Michael Patchner, dean of Indiana University-Purdue University Indianapolis's School of Social Work, told the Journal Gazette (http://bit.ly/2tEEQ0g) that there are shortages in social workers who deal with mental health, addictions, child welfare and medical social work.
"The demand for social workers has always been high, but it is particularly true now," Patchner said.
Social workers aren't just addressing addiction, but must also address child welfare since many addicts can't properly care for their children, Patchner said.
Addicts and their relatives may need mental health counseling, addictions treatment and various other services, said Jan Nes, the social work program coordinator for the university.
"Social workers are involved in all of these areas from direct practice to policy and advocacy activities," she said.
Tom Allman manages addiction services at nonprofit addiction treatment facility Park Center. The opiate crisis has highlighted the shortage of addiction therapists that's been happening for some time, he said.

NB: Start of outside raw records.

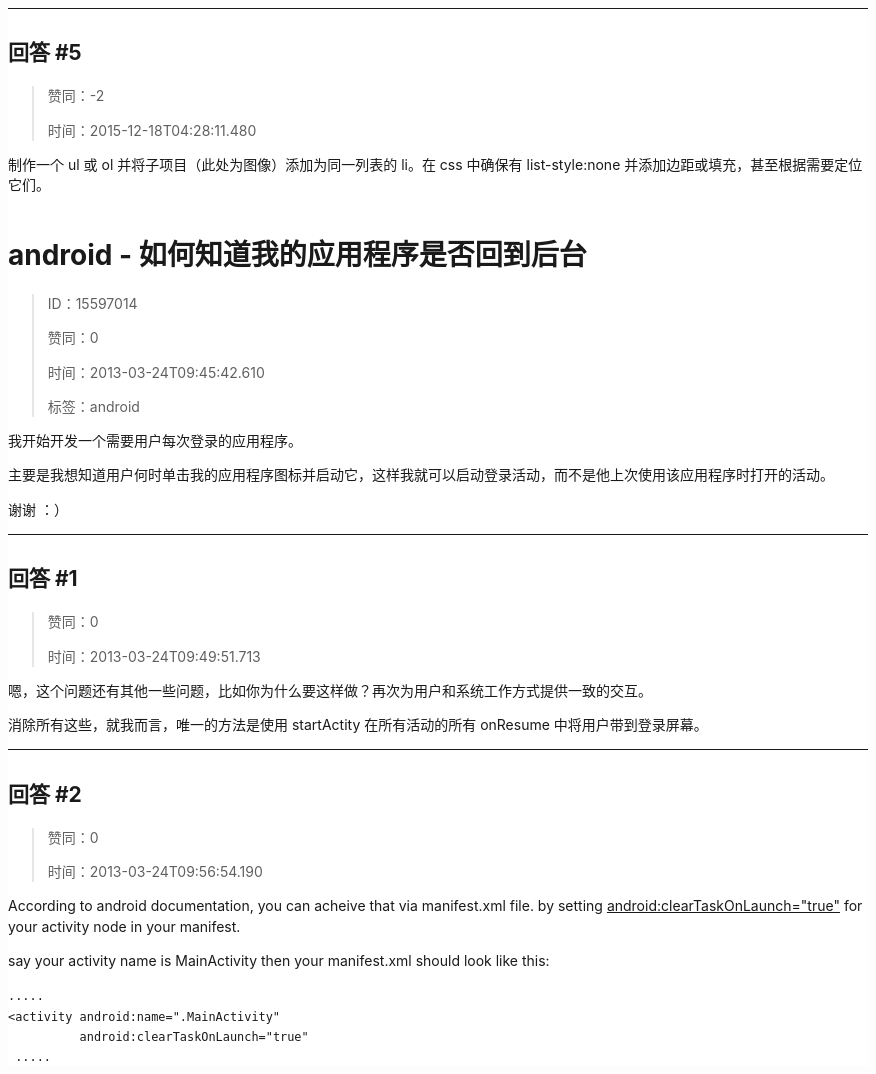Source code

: * * *

## 回答 #5

> 赞同：-2
> 
> 时间：2015-12-18T04:28:11.480

制作一个 ul 或 ol 并将子项目（此处为图像）添加为同一列表的 li。在 css 中确保有 list-style:none 并添加边距或填充，甚至根据需要定位它们。

# android - 如何知道我的应用程序是否回到后台

> ID：15597014
> 
> 赞同：0
> 
> 时间：2013-03-24T09:45:42.610
> 
> 标签：android

我开始开发一个需要用户每次登录的应用程序。

主要是我想知道用户何时单击我的应用程序图标并启动它，这样我就可以启动登录活动，而不是他上次使用该应用程序时打开的活动。

谢谢 ：）

* * *

## 回答 #1

> 赞同：0
> 
> 时间：2013-03-24T09:49:51.713

嗯，这个问题还有其他一些问题，比如你为什么要这样做？再次为用户和系统工作方式提供一致的交互。

消除所有这些，就我而言，唯一的方法是使用 startActity 在所有活动的所有 onResume 中将用户带到登录屏幕。

* * *

## 回答 #2

> 赞同：0
> 
> 时间：2013-03-24T09:56:54.190

According to android documentation, you can acheive that via manifest.xml file. by setting [android:clearTaskOnLaunch="true"](http://developer.android.com/guide/topics/manifest/activity-element.html#clear) for your activity node in your manifest.

say your activity name is MainActivity then your manifest.xml should look like this:

```
.....
<activity android:name=".MainActivity"
          android:clearTaskOnLaunch="true"
 ..... 
```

Agencies that haven't had to address addictions are now faced with the issue, said Barb J. Burdge, social work program director at Manchester University.
All social work students at the university had internships where they worked with opioid addition, she said.
While graduates have received offers in a wide variety of social service settings, the opioid epidemic has been discussed in many job interviews and offers, she said.
The Bureau of Labor Statistics predicts that social worker employment will grow by 19 percent between 2014 and 2024.